Scully’s longevity might be expressed in one of his greatest honors. Joining the Hall of Fame in 1982 as recipient of the Ford Frick Award, Scully announced baseball games for more years after his induction to Cooperstown (34) than before (33).
Put another way, the Dodgers’ Walt Alston and Tommy Lasorda are two of only six major leaguers to manage at least 20 seasons with one team. Their combined 43 years at the helm of the Dodgers doesn’t even account for two-thirds of Scully’s tenure calling games for the team.
The voice of Los Angeles
The Dodgers were an excellent team when they moved from Brooklyn to Los Angeles in 1958, going to four World Series trips and winning three championships in their first nine seasons out west. But it was Scully who connected those great players to the fans in this brand new major league market.
It started at the Los Angeles Memorial Coliseum, an Olympic stadium with odd dimensions ill-suited for baseball but yet was the Dodgers’ home for their first four years in LA. The seats were so far away from the action, not at all like the cozy Ebbets Field, that listening to Scully’s call on transistor radios throughout the stadium provided a soundtrack to the action.
Robert Creamer of Sports Illustrated captured Scully’s influence on Los Angeles in 1964:
When a game is on the air the physical presence of his voice is overwhelming. His pleasantly nasal baritone comes out of radios on the back counters of orange juice stands, from transistors held by people sitting under trees, in barber shops and bars, and from cars everywhere—parked cars, cars waiting for red lights to turn green, cars passing you at 65 on the freeways, cars edging along next to you in rush-hour traffic jams.
Scully was so prevalent that it’s hard to imagine the Dodgers without him. Generations of Dodgers fans grew up listening to him, whether it was on their own transistor radio, or a television broadcast. In later years, Scully was available to those outside Los Angeles thanks to MLBtv streaming.

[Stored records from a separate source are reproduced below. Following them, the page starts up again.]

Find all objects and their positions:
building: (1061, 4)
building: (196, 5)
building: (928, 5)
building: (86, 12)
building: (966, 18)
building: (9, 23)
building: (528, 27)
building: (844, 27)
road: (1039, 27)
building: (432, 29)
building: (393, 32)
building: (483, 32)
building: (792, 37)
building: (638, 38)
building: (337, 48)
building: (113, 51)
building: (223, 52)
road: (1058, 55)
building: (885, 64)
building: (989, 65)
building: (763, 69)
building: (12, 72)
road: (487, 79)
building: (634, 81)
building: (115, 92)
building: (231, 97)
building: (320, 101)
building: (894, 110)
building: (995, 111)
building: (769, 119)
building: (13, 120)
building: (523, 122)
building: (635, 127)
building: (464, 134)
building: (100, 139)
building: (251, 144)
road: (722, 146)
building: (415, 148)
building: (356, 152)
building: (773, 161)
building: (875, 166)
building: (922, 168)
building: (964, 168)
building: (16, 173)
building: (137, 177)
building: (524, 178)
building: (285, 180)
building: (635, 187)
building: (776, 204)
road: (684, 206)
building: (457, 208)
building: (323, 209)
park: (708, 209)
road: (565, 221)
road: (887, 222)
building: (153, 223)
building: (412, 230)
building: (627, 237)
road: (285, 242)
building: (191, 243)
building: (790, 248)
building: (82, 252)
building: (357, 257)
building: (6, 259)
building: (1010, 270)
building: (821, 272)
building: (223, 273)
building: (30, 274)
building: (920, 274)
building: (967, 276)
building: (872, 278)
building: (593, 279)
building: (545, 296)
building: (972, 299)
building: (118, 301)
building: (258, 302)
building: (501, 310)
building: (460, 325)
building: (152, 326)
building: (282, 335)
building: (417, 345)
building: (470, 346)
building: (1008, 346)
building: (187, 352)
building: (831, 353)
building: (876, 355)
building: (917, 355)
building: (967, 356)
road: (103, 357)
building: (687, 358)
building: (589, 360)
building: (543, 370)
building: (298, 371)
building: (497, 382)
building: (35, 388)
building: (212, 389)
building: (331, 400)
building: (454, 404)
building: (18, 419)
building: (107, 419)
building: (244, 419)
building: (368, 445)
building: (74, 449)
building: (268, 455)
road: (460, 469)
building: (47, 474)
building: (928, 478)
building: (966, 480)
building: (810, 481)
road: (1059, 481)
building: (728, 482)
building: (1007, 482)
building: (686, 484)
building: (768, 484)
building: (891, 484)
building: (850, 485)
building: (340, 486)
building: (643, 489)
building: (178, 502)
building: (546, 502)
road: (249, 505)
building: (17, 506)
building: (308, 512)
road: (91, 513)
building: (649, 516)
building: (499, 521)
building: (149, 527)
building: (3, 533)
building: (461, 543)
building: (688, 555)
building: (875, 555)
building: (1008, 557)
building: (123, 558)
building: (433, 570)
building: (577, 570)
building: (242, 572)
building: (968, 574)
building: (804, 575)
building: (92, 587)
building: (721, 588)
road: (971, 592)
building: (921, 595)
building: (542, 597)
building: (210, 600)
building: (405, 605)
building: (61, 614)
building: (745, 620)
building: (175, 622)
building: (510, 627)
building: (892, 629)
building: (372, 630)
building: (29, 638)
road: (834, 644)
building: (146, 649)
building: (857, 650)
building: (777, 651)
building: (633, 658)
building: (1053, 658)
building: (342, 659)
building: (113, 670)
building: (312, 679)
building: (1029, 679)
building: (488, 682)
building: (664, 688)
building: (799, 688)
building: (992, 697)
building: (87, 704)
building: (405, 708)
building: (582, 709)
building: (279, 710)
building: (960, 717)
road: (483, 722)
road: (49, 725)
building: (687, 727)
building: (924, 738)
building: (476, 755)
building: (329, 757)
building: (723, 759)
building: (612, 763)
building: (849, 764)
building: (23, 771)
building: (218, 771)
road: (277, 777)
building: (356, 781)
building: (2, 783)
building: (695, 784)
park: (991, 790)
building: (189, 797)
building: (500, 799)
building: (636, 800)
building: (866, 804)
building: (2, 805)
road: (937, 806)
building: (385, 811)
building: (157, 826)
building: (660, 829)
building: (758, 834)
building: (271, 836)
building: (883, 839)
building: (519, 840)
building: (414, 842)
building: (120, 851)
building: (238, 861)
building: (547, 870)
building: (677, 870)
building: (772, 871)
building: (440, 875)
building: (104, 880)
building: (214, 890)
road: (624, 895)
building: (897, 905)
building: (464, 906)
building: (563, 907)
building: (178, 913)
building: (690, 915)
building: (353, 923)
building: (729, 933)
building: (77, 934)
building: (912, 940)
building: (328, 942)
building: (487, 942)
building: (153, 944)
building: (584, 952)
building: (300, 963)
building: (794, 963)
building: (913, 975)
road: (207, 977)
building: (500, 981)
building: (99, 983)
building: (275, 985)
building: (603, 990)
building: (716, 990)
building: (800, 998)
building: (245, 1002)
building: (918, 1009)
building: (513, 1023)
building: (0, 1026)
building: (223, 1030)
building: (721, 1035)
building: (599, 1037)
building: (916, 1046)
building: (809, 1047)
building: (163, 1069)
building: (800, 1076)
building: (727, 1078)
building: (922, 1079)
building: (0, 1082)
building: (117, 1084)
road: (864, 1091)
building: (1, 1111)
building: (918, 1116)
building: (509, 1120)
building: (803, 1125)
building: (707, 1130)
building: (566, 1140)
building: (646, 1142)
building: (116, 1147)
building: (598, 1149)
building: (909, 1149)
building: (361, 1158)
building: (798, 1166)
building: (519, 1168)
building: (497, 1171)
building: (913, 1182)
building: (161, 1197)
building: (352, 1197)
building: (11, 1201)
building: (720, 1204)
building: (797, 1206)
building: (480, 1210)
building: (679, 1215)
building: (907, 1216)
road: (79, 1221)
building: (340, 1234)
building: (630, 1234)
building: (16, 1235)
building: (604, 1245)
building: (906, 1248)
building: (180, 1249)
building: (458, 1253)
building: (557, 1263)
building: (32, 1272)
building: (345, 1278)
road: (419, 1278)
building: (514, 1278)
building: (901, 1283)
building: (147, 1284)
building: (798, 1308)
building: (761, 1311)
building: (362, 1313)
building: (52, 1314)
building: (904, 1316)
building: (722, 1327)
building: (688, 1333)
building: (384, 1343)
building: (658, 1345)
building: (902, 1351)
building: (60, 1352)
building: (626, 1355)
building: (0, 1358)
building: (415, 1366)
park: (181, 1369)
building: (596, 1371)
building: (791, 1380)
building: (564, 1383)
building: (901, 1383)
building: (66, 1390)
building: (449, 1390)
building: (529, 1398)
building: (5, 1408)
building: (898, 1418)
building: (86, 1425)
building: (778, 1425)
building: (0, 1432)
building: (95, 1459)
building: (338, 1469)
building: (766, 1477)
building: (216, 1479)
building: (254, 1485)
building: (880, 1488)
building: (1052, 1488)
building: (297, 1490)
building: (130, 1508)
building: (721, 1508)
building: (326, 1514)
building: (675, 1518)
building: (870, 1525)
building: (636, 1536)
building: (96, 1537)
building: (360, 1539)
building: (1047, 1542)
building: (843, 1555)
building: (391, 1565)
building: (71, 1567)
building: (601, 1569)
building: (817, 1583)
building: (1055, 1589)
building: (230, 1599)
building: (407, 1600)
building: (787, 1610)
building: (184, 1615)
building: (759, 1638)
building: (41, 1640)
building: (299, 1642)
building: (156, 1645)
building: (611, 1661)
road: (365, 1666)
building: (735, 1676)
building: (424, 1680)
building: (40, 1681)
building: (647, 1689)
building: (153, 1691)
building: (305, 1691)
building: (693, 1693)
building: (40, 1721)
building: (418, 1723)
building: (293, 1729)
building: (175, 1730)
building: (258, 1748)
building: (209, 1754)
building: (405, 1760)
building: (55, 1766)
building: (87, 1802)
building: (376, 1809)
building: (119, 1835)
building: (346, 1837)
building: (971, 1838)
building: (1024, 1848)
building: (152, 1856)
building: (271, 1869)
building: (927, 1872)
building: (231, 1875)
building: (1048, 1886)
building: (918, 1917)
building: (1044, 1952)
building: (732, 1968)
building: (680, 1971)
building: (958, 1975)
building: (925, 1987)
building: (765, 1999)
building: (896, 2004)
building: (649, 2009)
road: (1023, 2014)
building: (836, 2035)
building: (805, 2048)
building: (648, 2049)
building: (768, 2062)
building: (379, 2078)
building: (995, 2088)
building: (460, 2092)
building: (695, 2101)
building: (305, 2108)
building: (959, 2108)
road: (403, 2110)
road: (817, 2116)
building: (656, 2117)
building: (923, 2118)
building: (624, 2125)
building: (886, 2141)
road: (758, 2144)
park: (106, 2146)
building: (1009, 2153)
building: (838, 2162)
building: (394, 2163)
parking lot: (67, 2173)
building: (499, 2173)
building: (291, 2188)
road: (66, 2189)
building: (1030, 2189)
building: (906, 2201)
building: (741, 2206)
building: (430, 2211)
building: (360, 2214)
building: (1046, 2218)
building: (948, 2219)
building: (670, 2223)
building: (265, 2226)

By then, Scully was already a legendary household name, though not as available nationally as in his prime. Scully was the lead national baseball announcer for NBC from 1983-89, and called the World Series for CBS radio from 1990-97. Scully called NFL games at PGA Tour events for CBS from 1975-82. He was on the call for “The Catch,” wide receiver Dwight Clark’s famous leaping touchdown grab to win the NFC Championship Game for the 49ers in 1982.
Scully even hosted a game show called ‘It Takes Two’ in 1969-70, and had his own variety talk program ‘The Vin Scully Show’ in 1973.
He had a varied and storied career, and though Scully will forever be synonymous with the Dodgers, he grew up in New York as a fan of the rival Giants. His elementary school was 20 blocks from the Polo Grounds, and Scully’s first cognizant memory of baseball fandom was as an eight-year old.
“I went by a Chinese laundry, and in the window was the line score of the World Series game, that would be October 2nd, 1936, and the Yankees beat up the Giants 18‑4,” Scully recalled. ”As a little boy, my first reaction was, oh, the poor Giants.”
As fate would have it, Scully’s final broadcast was a Dodgers road game in San Francisco against the Giants on Oct. 2, 2016, exactly 80 years later.
He died on a night when the Dodgers were playing in that very same park, where there’s a plaque in the press box marking Scully’s final broadcast.
On this day we can look back at that final broadcast, during which Scully used a modified Dr. Seuss quote he was particularly fond of. “Don’t be sad that it’s over,” he said. “Smile because it happened.”
Scully gave generations of baseball fans so very many reasons to smile. He may be gone, but he’ll never be forgotten.